▶ [Text provided]:
━━━━━━━━━━━━━━━━━━━━

USPS Postal Operations

USPS Postal Operations Analytics on Azure¶

The United States Postal Service operates the largest civilian logistics network in the world — 34,000+ post offices, 230,000+ delivery routes, 160 million delivery points, and roughly 127 billion mail pieces processed annually. The operational data generated across this network — delivery scan events, facility throughput metrics, mail volume counts by product class, and address-level geographic records — represents a high-value analytical corpus that is largely underutilized outside of internal USPS reporting.

This use case applies the CSA-in-a-Box medallion architecture to USPS public data sources, combining Web Tools API outputs, quarterly service performance reports, Census ZCTA geographic boundaries, USPS Facts & Figures statistical publications, and OpenAddresses geocoding records. The result is an analytics platform capable of last-mile route optimization, seasonal volume forecasting, facility utilization analysis, and ZIP code market segmentation — built entirely on publicly available data.

Data Sources¶

Source	Description	Volume / Coverage	Update Frequency	Access Method
USPS Web Tools APIs	Address validation (Verify API), city/state lookup, ZIP code lookup, package tracking (TrackV2), and domestic rate calculation (RateV4)	160M+ delivery points, 41K+ ZIP codes	On-demand	XML REST API (free User ID required)

━━━━━━━━━━━━━━━━━━━━

Proceed with the text on USPS postal operations analytics on Azure, picking up right after the Web Tools APIs row of its data sources table.

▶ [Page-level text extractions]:
━━━━━━━━━━━━━━━━━━━━

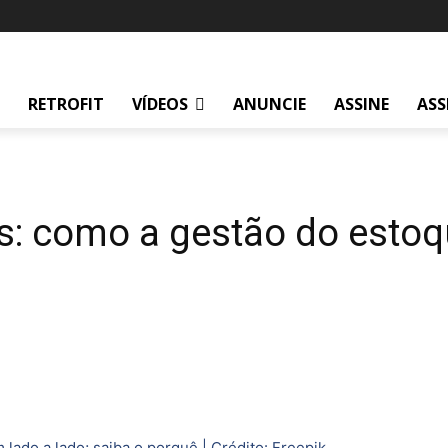
RETROFIT
VÍDEOS
ANUNCIE
ASSINE
ASS
s: como a gestão do esto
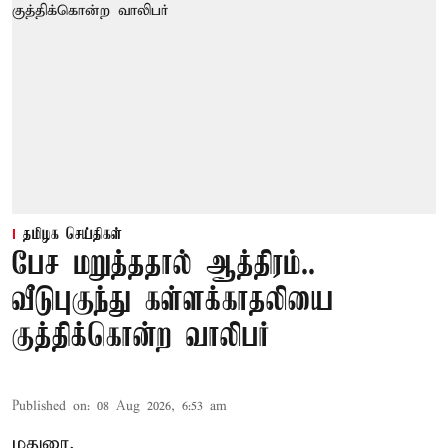
தமிழக செய்திகள்
பேச மறுத்ததால் ஆத்திரம்..
வீடுபுகுந்து கள்ளக்காதலியை
குத்திக்கொன்ற வாலிபர்
Published on
:
08 Aug 2026, 6:53 am
மதுரை,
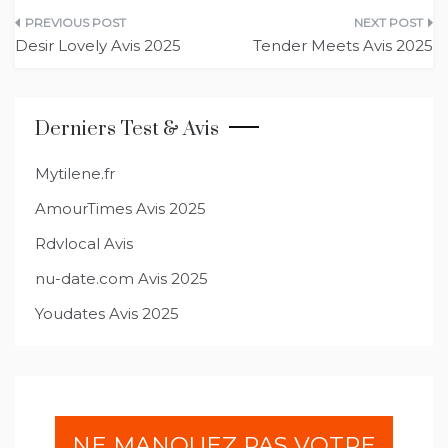
Navigation
Desir Lovely Avis 2025
Tender Meets Avis 2025
de
l’article
Derniers Test & Avis
Mytilene.fr
AmourTimes Avis 2025
Rdvlocal Avis
nu-date.com Avis 2025
Youdates Avis 2025
NE MANQUEZ PAS VOTRE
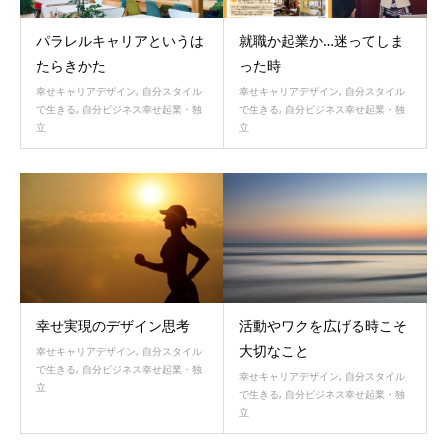
パラレルキャリアというは
就職か起業か…迷ってしま
たらきかた
った時
幸せキャリアデザイン
,
自分スタイル
幸せキャリアデザイン
,
自分スタイル
で生きる
,
自分ビジネス幸せ起業・独
で生きる
,
自分ビジネス幸せ起業・独
立
立
幸せ実現のデザイン思考
活動やワクを広げる時こそ
大切なこと
幸せキャリアデザイン
,
自分スタイル
で生きる
,
自分ビジネス幸せ起業・独
幸せキャリアデザイン
,
自分スタイル
立
で生きる
,
自分ビジネス幸せ起業・独
立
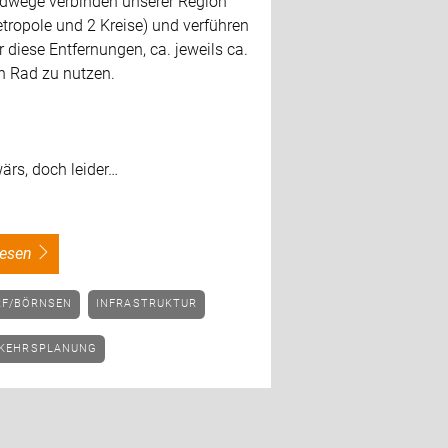
dwege verbinden unserer Region
tropole und 2 Kreise) und verführen
r diese Entfernungen, ca. jeweils ca.
n Rad zu nutzen.
ärs, doch leider…
rlesen
RF/BÖRNSEN
INFRASTRUKTUR
RKEHRSPLANUNG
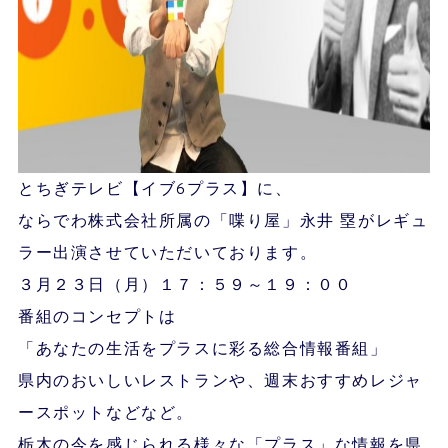
とちぎテレビ【イブ6プラス】に、
ならでわ株式会社所属の「喋り屋」永井 塁がレギュ
ラー出演させていただいております。
３月２３日（月）１７：５９～１９：００
番組のコンセプトは
「あなたの生活をプラスに彩る総合情報番組」
県内のおいしいレストランや、週末おすすめレジャ
ースポットなどなど。
栃木の今を感じられる様々な「プラス」な情報を県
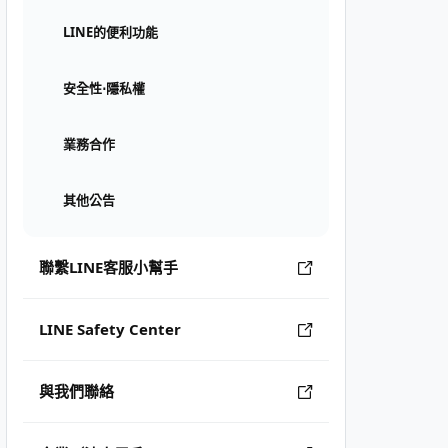
LINE的便利功能
安全性⋅隱私權
業務合作
其他公告
聯繫LINE客服小幫手
LINE Safety Center
與我們聯絡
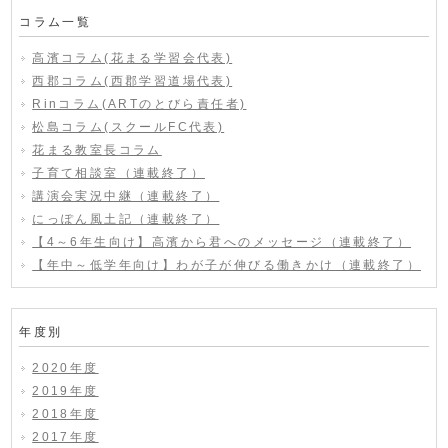
コラム一覧
高濱コラム(花まる学習会代表)
西郡コラム(西郡学習道場代表)
Rinコラム(ARTのとびら責任者)
松島コラム(スクールFC代表)
花まる教室長コラム
子育て相談室（連載終了）
講演会実況中継（連載終了）
にっぽん風土記（連載終了）
【4～6年生向け】高濱から君へのメッセージ（連載終了）
【年中～低学年向け】わが子が伸びる働きかけ（連載終了）
年度別
2020年度
2019年度
2018年度
2017年度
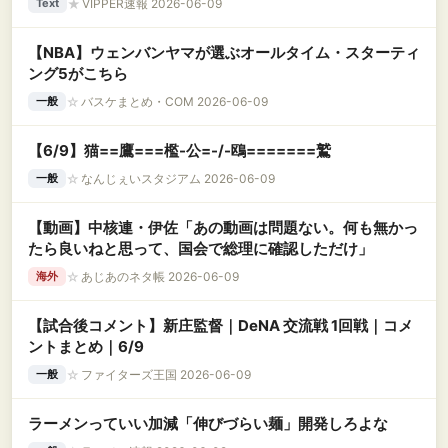
★
VIPPER速報 2026-06-09
Text
【NBA】ウェンバンヤマが選ぶオールタイム・スターティ
ング5がこちら
☆
バスケまとめ・COM 2026-06-09
一般
【6/9】猫==鷹===檻-公=-/-鴎=======鷲
☆
なんじぇいスタジアム 2026-06-09
一般
【動画】中核連・伊佐「あの動画は問題ない。何も無かっ
たら良いねと思って、国会で総理に確認しただけ」
☆
あじあのネタ帳 2026-06-09
海外
【試合後コメント】新庄監督｜DeNA 交流戦 1回戦｜コメ
ントまとめ｜6/9
☆
ファイターズ王国 2026-06-09
一般
ラーメンっていい加減「伸びづらい麺」開発しろよな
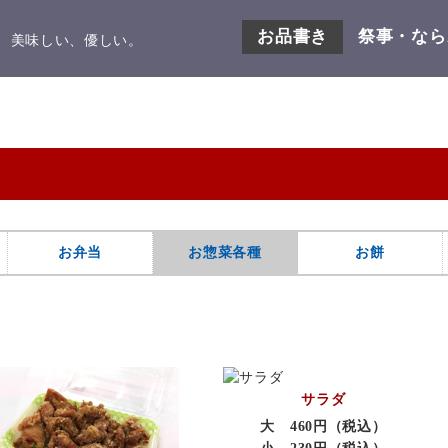
お品書き
祭事・なら
、美味しい、優しい。
お弁当
お惣菜各種
お餅
サラダ
大 460円（税込）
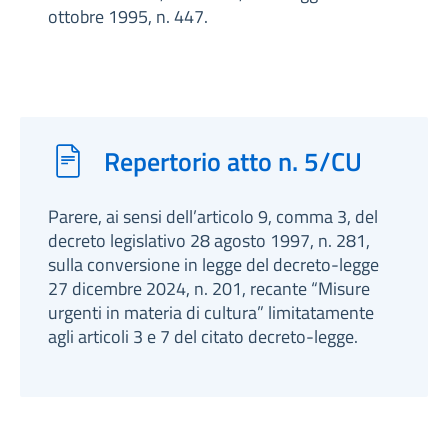
ottobre 1995, n. 447.
Repertorio atto n. 5/CU
Parere, ai sensi dell’articolo 9, comma 3, del
decreto legislativo 28 agosto 1997, n. 281,
sulla conversione in legge del decreto-legge
27 dicembre 2024, n. 201, recante “Misure
urgenti in materia di cultura” limitatamente
agli articoli 3 e 7 del citato decreto-legge.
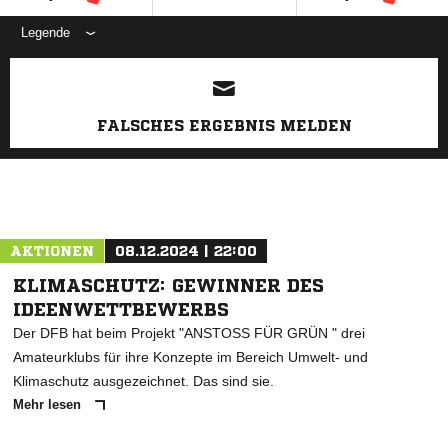
Legende
ANZEIGE
FALSCHES ERGEBNIS MELDEN
AKTIONEN
08.12.2024 | 22:00
KLIMASCHUTZ: GEWINNER DES
IDEENWETTBEWERBS
Der DFB hat beim Projekt "ANSTOSS FÜR GRÜN " drei
Amateurklubs für ihre Konzepte im Bereich Umwelt- und
Klimaschutz ausgezeichnet. Das sind sie.
Mehr lesen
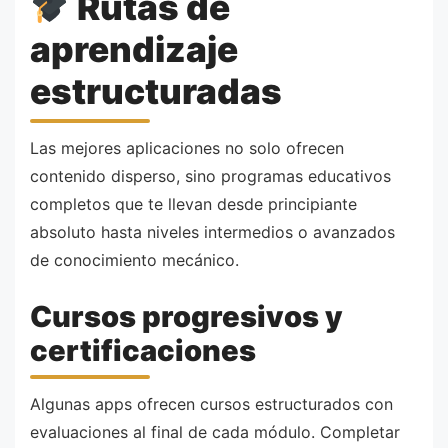
Rutas de
aprendizaje
estructuradas
Las mejores aplicaciones no solo ofrecen
contenido disperso, sino programas educativos
completos que te llevan desde principiante
absoluto hasta niveles intermedios o avanzados
de conocimiento mecánico.
Cursos progresivos y
certificaciones
Algunas apps ofrecen cursos estructurados con
evaluaciones al final de cada módulo. Completar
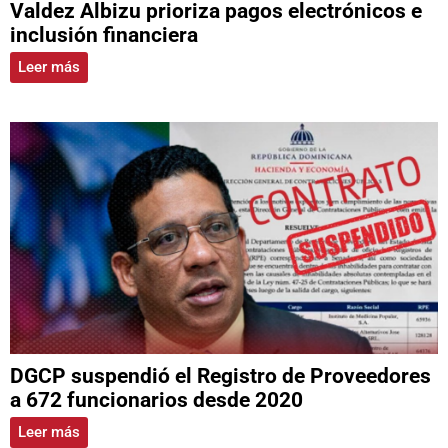
Valdez Albizu prioriza pagos electrónicos e
inclusión financiera
Leer más
DGCP suspendió el Registro de Proveedores
a 672 funcionarios desde 2020
Leer más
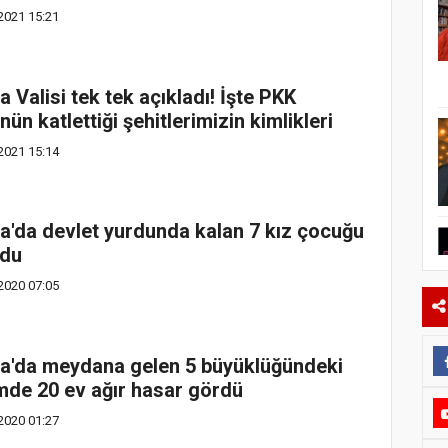
2021 15:21
 Valisi tek tek açıkladı! İşte PKK
ün katlettiği şehitlerimizin kimlikleri
2021 15:14
a'da devlet yurdunda kalan 7 kız çocuğu
ldu
2020 07:05
a'da meydana gelen 5 büyüklüğündeki
de 20 ev ağır hasar gördü
2020 01:27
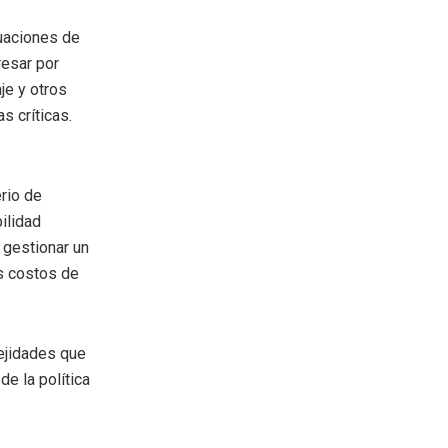
tuaciones de
resar por
je y otros
s críticas.
rio de
ilidad
 gestionar un
os costos de
ejidades que
e la política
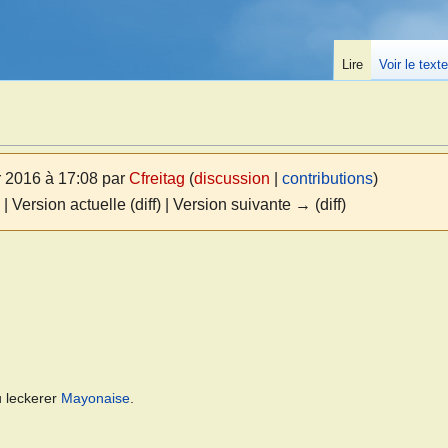
Lire
Voir le text
r 2016 à 17:08 par
Cfreitag
(
discussion
|
contributions
)
| Version actuelle (diff) | Version suivante → (diff)
 leckerer
Mayonaise
.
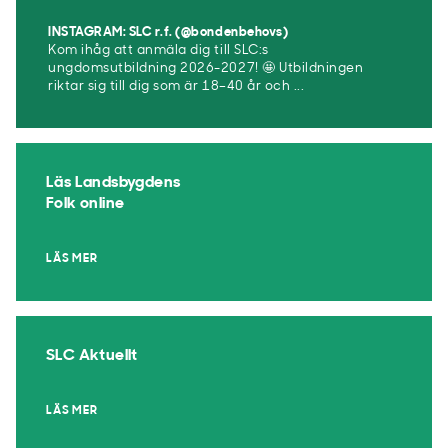
INSTAGRAM: SLC r.f. (@bondenbehovs)
Kom ihåg att anmäla dig till SLC:s
ungdomsutbildning 2026-2027! 🤩 Utbildningen
riktar sig till dig som är 18–40 år och ...
Läs Landsbygdens
Folk online
LÄS MER
SLC Aktuellt
LÄS MER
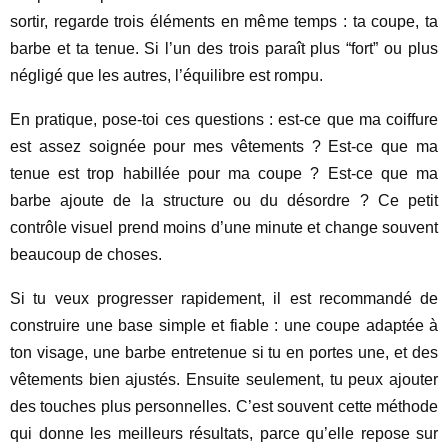
sortir, regarde trois éléments en même temps : ta coupe, ta
barbe et ta tenue. Si l’un des trois paraît plus “fort” ou plus
négligé que les autres, l’équilibre est rompu.
En pratique, pose-toi ces questions : est-ce que ma coiffure
est assez soignée pour mes vêtements ? Est-ce que ma
tenue est trop habillée pour ma coupe ? Est-ce que ma
barbe ajoute de la structure ou du désordre ? Ce petit
contrôle visuel prend moins d’une minute et change souvent
beaucoup de choses.
Si tu veux progresser rapidement, il est recommandé de
construire une base simple et fiable : une coupe adaptée à
ton visage, une barbe entretenue si tu en portes une, et des
vêtements bien ajustés. Ensuite seulement, tu peux ajouter
des touches plus personnelles. C’est souvent cette méthode
qui donne les meilleurs résultats, parce qu’elle repose sur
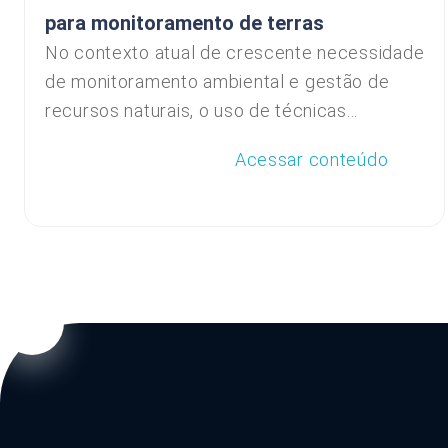
para monitoramento de terras
No contexto atual de crescente necessidade
de monitoramento ambiental e gestão de
recursos naturais, o uso de técnicas...
Acessar conteúdo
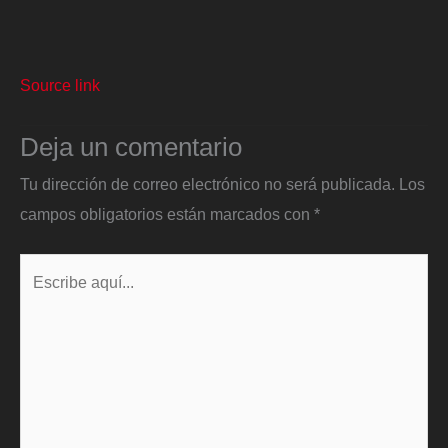
Source link
Deja un comentario
Tu dirección de correo electrónico no será publicada.
Los
campos obligatorios están marcados con
*
Escribe
aquí...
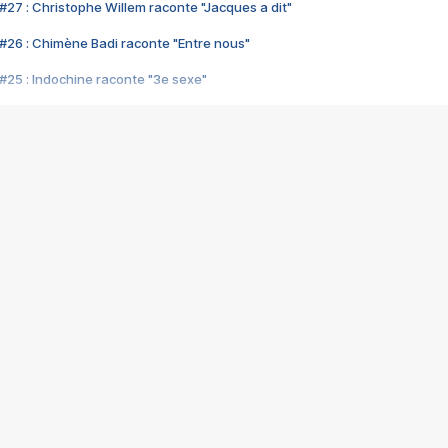
#27 : Christophe Willem raconte "Jacques a dit"
#26 : Chimène Badi raconte "Entre nous"
#25 : Indochine raconte "3e sexe"
#24 : Zaho raconte "C'est chelou"
#23 : Patrick Bruel raconte "Au café des délices"
#22 : Kyo raconte "Le chemin"
#21 : Nolwenn Leroy raconte "Cassé"
#20 : Patrick Hernandez raconte "Born to be alive"
#19 : Lorie raconte "Près de moi"
#18 : Michael Jones raconte "A nos actes manqués" (avec Jean-Jacque
#17 : Khaled raconte "Aïcha"
#16 : Corneille raconte "Parce qu'on vient de loin"
#15 : Indochine raconte "L'aventurier"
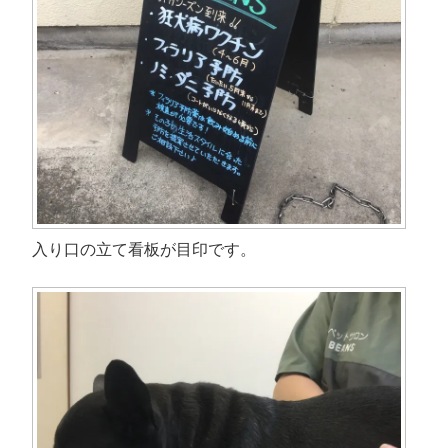
ン
す
ド
)
ウ
で
開
き
ま
す
)
入り口の立て看板が目印です。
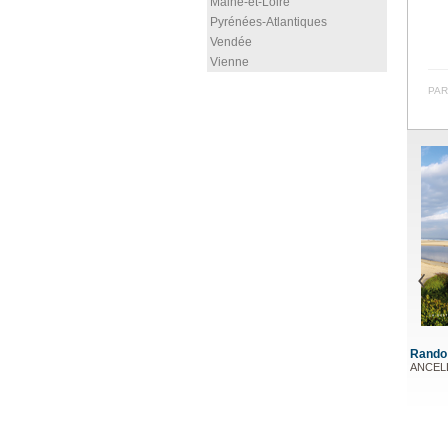
Maine-et-Loire
Pyrénées-Atlantiques
Vendée
Vienne
PAR
Rando - Marensin
Rando - Île de Ré
ANCELLIN Anaïs
ANCELLIN Anaïs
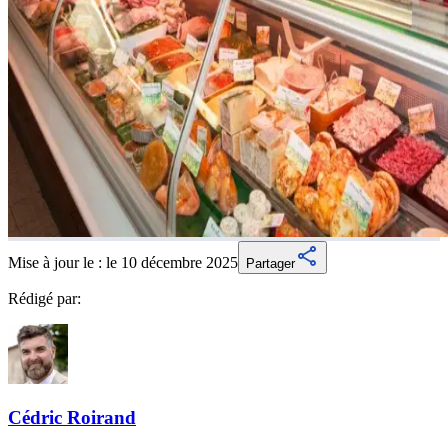
Mise à jour le :
le 10 décembre 2025
Partager
Rédigé par:
Cédric
Roirand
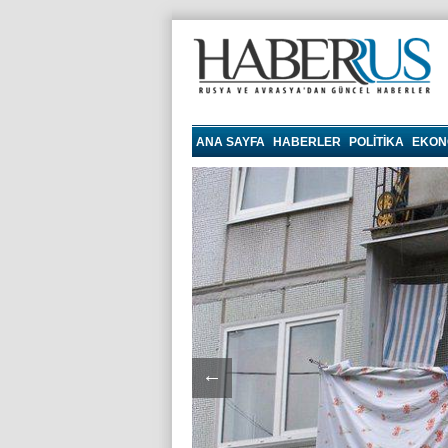
haberrus.ru
ANA SAYFA
HABERLER
POLITIKA
EKON
←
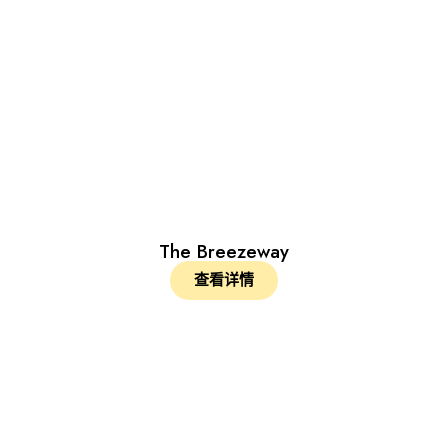
The Breezeway
查看详情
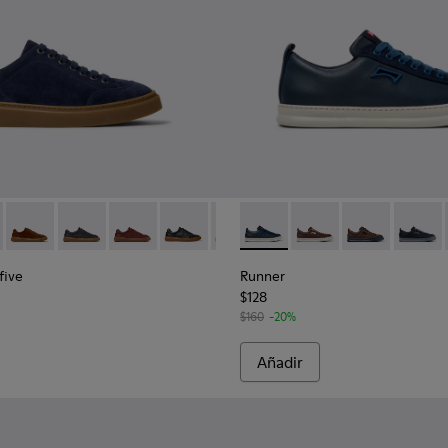
mbre.
yfive - K101105-005 - Sneakers de ante azules para hombre.
r Twentyfive - K101105-016
Runner Twentyfive - K101105-015
Runner Twentyfive - K101105-013
Runner Twentyfive - K101105-012
Runner Twentyfive - K101105-010
Runner Twentyfive - K101105-00
Runner - K101052-006 - Sneak
Runner Twentyfive - K10
Runner - K101052-015
Runner Twentyfive
Runner - K101
Runner 
five
Runner
$128
$160
-20%
Añadir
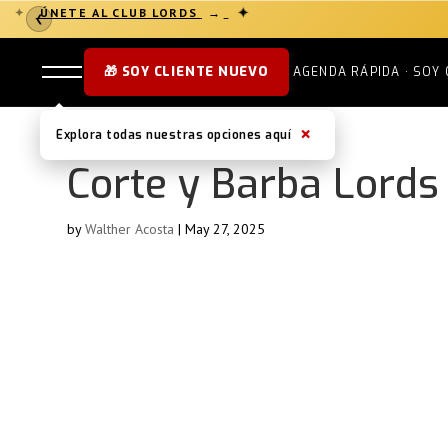
✦
ÚNETE AL CLUB LORDS
→
✦
❮
🎁 SOY CLIENTE NUEVO
AGENDA RÁPIDA · SOY 
×
Explora todas nuestras opciones aquí
Corte y Barba Lords
by
Walther Acosta
|
May 27, 2025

━━━━━━━━━━━━━━━━━━━━

▶ [Task result]:
Service Performance Reports	Quarterly on-time delivery rates by product class (First-Class, Priority, Marketing Mail) and postal district	All 67 postal districts, 7 product classes	Quarterly	PDF / spreadsheet download
Census ZCTA Boundaries	ZIP Code Tabulation Areas from TIGER/Line shapefiles with demographic overlays from the American Community Survey	33,000+ ZCTAs, national coverage	Annual (decennial base)	Shapefile / REST API
USPS Facts & Figures	Annual operational statistics: total mail volume, revenue by product, facility counts, employee headcount, vehicle fleet size	Historical data back to 2000	Annual	Web / downloadable datasets
OpenAddresses	Community-sourced address point data with latitude/longitude coordinates for geocoding and delivery point validation	500M+ address points globally, US focus	Continuous community updates	Bulk download (CSV/GeoJSON)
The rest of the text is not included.